Peut-être d’autres se reconnaitront-ils sur ces photos? Parmi les joueurs de mon âge, il y avait en plus des Latour, des Villeneuve, Breault, Moreau, Boisjoly, Racine et autres.

 

 

 

Je me souviens aussi que, lors d’une de ces années sans endroit pour le hockey, nous avions réussi, avec l’aide de quelques adultes, dont mon oncle Émile Martineau, – qui est peut-être le joueur en pantalons sur la seconde photo – à nous dégager une patinoire sur la glace du fleuve. Un trou creusé et entretenu à proximité nous permettait d’y puiser l’eau pour refaire notre surface de jeu au besoin. Que d’efforts mais que de plaisir !

Autre souvenir précieux : une joute de hockey que nousétions allés disputer à Contrecoeur en voiture à cheval au début d’un mois de janvier alors que le fleuve venait de geler. Émile Gladu, pêcheur professionnel pour qui le fleuve n’avait pas de secret, guidait le cheval en le précédant de plusieurs pieds et en sondant la glace avec une hache.
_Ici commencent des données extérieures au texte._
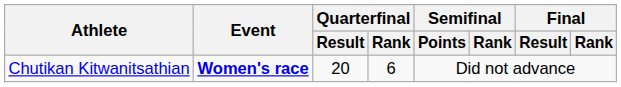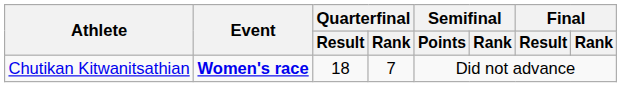Chutikan Kitwanitsathian | Quarterfinal / Result: 20 -> 18
Chutikan Kitwanitsathian | Quarterfinal / Rank: 6 -> 7
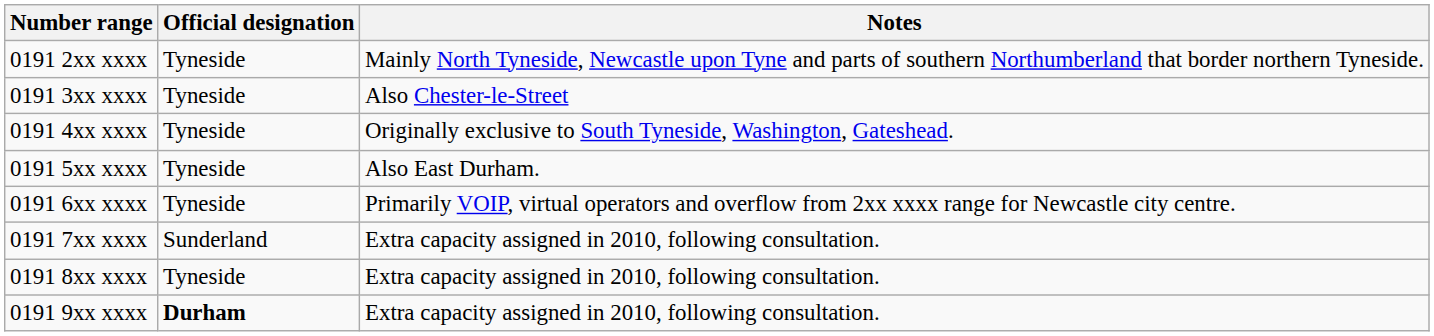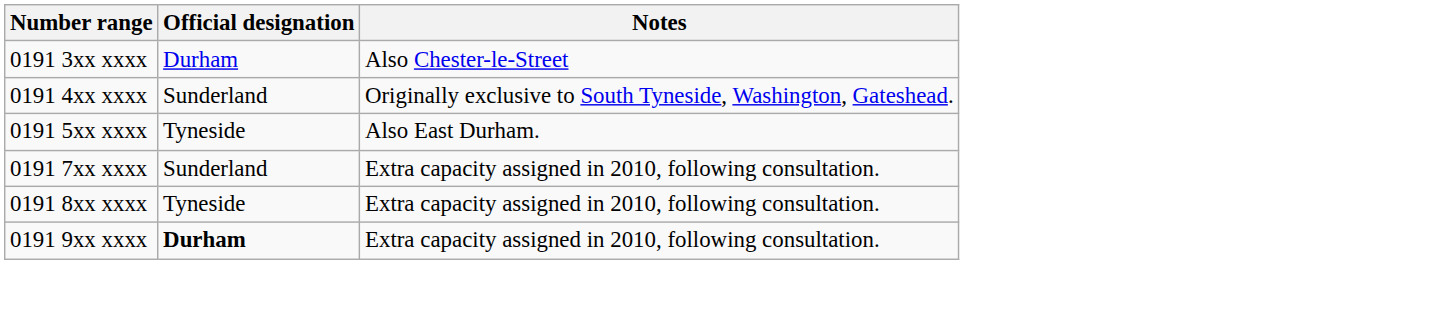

Seuls les plus vieux ou les moins jeunes se souviendront que, à l’époque, le chenal des bateaux n’étant pas entretenu, le fleuve gelait complètement d’une rive à l’autre et permettait sa traversée, même en automobile, au milieu de l’hiver. Nous avions probablement perdu car je ne me souviens pas du score de cette joute à Contrecoeur mais je me rappelle que, ce jour-là, certains de nos joueurs voyaient pour la première fois une patinoire avec des lignes peinturées sur la glace.

De 1930 jusqu’à l’après-guerre 39-45, ce fut une période difficile au plan financier pour toutes les municipalités, y compris celle de Lavaltrie, les budgets consacrés aux loisirs s’en trouvaient réduits au strict minimum, sinon nuls. Malgré cela, je conserve de merveilleux souvenirs de mes hivers d’enfance. Grâce notamment au judicieux conseil de nos parents « d’aller jouer dehors ».